- [Exercise brief] Reproduce the data below word for word, starting with its first line and going on through the line containing "Откройте секреты здорового", with both of those lines included.
BEGIN Records to process
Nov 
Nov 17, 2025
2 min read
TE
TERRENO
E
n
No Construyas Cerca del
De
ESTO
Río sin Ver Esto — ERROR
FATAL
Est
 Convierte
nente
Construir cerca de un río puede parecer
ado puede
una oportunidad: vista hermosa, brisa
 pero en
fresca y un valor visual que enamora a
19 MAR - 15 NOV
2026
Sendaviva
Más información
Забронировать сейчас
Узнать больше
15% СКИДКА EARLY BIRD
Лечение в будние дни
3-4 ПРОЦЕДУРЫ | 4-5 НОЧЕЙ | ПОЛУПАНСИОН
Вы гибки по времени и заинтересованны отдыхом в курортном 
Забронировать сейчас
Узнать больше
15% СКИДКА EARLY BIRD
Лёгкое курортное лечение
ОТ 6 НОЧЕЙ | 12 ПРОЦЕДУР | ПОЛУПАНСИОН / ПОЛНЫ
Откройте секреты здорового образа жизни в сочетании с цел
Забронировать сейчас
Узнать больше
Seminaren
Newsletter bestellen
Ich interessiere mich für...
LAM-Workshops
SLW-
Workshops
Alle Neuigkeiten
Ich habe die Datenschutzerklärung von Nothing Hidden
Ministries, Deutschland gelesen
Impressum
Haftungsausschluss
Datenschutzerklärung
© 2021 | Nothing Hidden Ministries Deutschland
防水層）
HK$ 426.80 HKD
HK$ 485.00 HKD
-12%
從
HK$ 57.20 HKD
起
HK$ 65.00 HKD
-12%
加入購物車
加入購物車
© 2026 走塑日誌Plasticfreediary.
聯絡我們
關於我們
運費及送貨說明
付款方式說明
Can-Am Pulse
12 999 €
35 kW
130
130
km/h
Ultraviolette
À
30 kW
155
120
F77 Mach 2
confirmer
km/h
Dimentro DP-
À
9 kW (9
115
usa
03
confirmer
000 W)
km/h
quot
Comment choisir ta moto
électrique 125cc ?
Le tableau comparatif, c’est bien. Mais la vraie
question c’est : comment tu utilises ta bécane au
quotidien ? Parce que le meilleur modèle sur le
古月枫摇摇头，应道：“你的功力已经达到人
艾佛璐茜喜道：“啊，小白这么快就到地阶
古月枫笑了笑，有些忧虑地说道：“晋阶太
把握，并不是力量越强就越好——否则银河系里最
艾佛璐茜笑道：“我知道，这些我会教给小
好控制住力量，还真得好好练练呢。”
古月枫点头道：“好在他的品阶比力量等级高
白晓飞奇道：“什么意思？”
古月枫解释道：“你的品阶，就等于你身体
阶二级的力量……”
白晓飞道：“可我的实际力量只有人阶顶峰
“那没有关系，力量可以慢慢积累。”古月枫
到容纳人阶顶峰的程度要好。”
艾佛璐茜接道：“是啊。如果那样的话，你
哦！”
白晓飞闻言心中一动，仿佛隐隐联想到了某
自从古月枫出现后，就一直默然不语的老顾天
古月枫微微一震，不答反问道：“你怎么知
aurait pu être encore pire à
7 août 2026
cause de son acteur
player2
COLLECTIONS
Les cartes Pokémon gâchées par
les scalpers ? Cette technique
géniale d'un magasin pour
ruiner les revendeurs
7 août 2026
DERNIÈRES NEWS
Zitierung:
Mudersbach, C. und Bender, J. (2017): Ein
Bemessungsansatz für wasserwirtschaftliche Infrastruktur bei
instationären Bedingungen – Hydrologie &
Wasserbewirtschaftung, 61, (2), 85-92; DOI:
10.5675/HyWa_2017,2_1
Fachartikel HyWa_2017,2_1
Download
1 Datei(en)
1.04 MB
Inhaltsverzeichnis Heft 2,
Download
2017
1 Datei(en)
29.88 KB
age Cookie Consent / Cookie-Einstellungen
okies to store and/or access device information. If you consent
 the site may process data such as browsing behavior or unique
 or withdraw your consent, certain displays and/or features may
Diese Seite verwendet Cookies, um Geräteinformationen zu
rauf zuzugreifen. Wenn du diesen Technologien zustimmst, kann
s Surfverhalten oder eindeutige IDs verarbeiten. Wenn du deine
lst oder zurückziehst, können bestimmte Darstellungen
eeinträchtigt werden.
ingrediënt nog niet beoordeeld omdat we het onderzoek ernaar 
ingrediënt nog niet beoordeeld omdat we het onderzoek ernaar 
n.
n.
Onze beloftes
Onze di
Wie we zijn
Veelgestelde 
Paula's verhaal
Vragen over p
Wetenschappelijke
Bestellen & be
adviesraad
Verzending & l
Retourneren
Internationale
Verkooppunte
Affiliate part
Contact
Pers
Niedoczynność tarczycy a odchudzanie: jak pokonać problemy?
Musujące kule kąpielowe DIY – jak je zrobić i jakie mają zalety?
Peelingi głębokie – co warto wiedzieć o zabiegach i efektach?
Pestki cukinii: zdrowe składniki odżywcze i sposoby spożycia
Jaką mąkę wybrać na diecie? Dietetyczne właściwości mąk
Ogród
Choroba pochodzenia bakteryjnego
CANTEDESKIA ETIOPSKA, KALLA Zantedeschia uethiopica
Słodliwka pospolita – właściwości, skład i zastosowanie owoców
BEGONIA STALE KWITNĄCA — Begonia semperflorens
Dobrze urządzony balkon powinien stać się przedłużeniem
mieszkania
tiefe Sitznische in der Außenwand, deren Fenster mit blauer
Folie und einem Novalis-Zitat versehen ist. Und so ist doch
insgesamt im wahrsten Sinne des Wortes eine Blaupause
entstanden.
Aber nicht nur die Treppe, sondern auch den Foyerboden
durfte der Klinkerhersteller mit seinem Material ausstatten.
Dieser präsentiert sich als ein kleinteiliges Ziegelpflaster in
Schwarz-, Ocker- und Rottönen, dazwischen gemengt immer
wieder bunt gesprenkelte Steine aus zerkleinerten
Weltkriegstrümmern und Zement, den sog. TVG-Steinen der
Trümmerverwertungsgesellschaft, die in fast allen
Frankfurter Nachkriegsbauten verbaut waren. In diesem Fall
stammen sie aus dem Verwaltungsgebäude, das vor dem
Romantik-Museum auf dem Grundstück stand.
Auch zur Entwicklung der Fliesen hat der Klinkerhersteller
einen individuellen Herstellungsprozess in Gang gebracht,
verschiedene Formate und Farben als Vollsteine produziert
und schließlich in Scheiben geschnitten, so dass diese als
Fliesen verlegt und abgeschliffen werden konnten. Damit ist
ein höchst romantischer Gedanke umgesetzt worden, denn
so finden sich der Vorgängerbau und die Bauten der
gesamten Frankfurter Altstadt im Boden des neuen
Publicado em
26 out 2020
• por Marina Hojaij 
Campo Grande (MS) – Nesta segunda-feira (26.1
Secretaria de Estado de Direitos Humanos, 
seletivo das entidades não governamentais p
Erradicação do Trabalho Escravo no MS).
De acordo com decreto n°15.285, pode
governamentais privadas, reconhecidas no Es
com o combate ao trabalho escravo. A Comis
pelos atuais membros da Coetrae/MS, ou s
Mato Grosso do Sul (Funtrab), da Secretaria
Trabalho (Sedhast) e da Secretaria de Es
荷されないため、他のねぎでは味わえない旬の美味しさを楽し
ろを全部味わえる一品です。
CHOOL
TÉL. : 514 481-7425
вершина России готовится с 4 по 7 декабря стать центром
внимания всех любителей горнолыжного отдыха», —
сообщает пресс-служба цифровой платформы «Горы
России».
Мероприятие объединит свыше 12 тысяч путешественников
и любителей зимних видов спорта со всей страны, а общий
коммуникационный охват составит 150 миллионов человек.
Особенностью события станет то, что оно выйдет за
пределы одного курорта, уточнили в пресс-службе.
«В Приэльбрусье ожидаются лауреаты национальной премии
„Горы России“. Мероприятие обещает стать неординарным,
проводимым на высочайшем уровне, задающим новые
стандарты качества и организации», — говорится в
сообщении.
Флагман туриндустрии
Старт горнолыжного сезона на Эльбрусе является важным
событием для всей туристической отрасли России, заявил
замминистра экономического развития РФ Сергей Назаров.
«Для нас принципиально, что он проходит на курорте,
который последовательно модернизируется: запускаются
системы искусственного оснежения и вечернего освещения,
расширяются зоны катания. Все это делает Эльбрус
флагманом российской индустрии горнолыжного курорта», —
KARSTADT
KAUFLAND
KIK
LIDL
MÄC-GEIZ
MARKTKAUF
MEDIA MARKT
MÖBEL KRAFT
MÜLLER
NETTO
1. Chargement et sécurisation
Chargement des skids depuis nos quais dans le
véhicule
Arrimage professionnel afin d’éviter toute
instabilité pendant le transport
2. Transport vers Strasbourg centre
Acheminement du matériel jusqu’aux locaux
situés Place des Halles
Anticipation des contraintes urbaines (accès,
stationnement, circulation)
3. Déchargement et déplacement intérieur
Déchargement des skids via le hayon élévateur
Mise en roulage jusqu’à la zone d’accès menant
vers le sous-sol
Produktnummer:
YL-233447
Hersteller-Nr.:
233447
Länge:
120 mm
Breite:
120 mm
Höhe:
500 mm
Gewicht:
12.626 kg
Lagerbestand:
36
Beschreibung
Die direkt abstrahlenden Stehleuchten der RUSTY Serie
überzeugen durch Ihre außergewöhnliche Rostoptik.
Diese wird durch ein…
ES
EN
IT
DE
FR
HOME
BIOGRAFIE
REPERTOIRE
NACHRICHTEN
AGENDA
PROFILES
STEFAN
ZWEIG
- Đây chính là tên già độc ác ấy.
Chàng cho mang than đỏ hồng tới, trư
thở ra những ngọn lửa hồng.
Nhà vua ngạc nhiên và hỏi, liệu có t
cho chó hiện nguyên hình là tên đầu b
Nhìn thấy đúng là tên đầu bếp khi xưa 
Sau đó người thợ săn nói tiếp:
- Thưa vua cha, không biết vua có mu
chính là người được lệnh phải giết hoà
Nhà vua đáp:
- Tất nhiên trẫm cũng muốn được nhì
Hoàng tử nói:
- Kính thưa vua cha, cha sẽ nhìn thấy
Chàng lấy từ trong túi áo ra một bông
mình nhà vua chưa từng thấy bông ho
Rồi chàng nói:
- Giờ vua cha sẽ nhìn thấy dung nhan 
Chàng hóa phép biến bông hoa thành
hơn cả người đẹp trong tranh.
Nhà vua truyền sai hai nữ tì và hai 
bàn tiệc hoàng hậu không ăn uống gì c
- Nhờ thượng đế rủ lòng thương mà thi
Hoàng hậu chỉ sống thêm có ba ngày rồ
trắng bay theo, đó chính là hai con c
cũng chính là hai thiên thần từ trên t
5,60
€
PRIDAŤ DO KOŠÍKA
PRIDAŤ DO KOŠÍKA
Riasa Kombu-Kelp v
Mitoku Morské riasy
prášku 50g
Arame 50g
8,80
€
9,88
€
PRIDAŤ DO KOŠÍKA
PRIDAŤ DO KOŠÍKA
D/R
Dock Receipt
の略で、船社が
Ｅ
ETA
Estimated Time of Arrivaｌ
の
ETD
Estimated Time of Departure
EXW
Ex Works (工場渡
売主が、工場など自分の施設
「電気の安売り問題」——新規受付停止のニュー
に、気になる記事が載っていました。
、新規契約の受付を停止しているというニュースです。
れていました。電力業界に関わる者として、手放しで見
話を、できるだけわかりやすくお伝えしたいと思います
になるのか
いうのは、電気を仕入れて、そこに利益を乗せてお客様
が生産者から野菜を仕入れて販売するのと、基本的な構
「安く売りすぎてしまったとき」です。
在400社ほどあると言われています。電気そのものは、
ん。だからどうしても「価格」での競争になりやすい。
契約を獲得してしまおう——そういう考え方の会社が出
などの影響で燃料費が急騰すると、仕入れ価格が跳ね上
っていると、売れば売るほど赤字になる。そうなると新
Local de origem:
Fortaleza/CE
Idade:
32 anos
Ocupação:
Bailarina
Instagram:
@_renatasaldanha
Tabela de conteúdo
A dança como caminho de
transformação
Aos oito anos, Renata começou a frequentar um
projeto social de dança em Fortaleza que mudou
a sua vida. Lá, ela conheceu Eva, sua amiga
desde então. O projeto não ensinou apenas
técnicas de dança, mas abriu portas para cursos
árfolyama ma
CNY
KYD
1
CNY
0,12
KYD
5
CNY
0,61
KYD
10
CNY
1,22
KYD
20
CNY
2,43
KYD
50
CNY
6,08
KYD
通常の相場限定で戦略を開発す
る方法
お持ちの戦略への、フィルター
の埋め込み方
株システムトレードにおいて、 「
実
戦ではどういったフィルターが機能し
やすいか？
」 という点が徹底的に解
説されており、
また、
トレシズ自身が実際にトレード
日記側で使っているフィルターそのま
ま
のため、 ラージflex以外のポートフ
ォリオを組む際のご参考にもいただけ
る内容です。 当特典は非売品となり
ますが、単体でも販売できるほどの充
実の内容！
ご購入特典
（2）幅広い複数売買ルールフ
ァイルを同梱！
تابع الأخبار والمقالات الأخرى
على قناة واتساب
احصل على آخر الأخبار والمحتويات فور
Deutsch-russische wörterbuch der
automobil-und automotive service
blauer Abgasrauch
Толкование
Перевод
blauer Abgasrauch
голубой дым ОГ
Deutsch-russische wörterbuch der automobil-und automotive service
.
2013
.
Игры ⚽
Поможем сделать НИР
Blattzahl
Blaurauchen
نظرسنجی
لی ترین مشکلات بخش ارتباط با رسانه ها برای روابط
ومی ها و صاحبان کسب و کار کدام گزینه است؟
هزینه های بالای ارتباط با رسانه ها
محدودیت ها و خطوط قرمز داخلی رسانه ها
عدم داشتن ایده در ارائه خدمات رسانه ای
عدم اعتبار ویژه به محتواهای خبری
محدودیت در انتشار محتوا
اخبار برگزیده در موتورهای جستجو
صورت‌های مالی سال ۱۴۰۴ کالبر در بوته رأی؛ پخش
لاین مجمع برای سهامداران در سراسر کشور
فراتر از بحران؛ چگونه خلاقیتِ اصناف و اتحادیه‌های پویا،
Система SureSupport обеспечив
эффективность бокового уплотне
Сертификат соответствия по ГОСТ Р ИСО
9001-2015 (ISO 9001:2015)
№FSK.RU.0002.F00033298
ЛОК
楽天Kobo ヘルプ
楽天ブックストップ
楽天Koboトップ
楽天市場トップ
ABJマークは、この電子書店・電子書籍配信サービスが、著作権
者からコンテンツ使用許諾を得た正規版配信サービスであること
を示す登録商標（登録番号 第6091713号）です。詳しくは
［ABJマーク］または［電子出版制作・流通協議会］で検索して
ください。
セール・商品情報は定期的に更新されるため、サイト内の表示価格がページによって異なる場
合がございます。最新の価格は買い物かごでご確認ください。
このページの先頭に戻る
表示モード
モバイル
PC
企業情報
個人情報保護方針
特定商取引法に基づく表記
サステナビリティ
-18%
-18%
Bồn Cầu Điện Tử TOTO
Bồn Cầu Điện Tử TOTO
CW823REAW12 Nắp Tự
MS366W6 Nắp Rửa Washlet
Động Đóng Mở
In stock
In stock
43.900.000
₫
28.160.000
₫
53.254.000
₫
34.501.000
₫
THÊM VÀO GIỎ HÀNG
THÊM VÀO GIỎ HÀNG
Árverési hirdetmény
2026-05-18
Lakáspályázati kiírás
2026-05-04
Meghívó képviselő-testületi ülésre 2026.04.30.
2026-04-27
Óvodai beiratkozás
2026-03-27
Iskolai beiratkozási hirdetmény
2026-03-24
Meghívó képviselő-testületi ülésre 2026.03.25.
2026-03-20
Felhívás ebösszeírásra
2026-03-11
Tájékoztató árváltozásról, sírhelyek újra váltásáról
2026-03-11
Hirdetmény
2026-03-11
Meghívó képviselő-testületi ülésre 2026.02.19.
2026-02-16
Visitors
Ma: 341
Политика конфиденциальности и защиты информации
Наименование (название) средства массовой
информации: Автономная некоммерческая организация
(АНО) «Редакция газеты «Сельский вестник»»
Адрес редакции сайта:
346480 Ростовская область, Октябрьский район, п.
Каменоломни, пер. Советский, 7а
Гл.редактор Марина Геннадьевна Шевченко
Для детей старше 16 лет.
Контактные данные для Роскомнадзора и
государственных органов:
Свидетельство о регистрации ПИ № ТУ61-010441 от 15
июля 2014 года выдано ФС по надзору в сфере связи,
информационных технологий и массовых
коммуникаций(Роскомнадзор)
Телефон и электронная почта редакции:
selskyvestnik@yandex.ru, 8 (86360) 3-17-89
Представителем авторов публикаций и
END Records to process
- [Reply to the exercise]
Nov 
Nov 17, 2025
2 min read
TE
TERRENO
E
n
No Construyas Cerca del
De
ESTO
Río sin Ver Esto — ERROR
FATAL
Est
 Convierte
nente
Construir cerca de un río puede parecer
ado puede
una oportunidad: vista hermosa, brisa
 pero en
fresca y un valor visual que enamora a
19 MAR - 15 NOV
2026
Sendaviva
Más información
Забронировать сейчас
Узнать больше
15% СКИДКА EARLY BIRD
Лечение в будние дни
3-4 ПРОЦЕДУРЫ | 4-5 НОЧЕЙ | ПОЛУПАНСИОН
Вы гибки по времени и заинтересованны отдыхом в курортном 
Забронировать сейчас
Узнать больше
15% СКИДКА EARLY BIRD
Лёгкое курортное лечение
ОТ 6 НОЧЕЙ | 12 ПРОЦЕДУР | ПОЛУПАНСИОН / ПОЛНЫ
Откройте секреты здорового образа жизни в сочетании с цел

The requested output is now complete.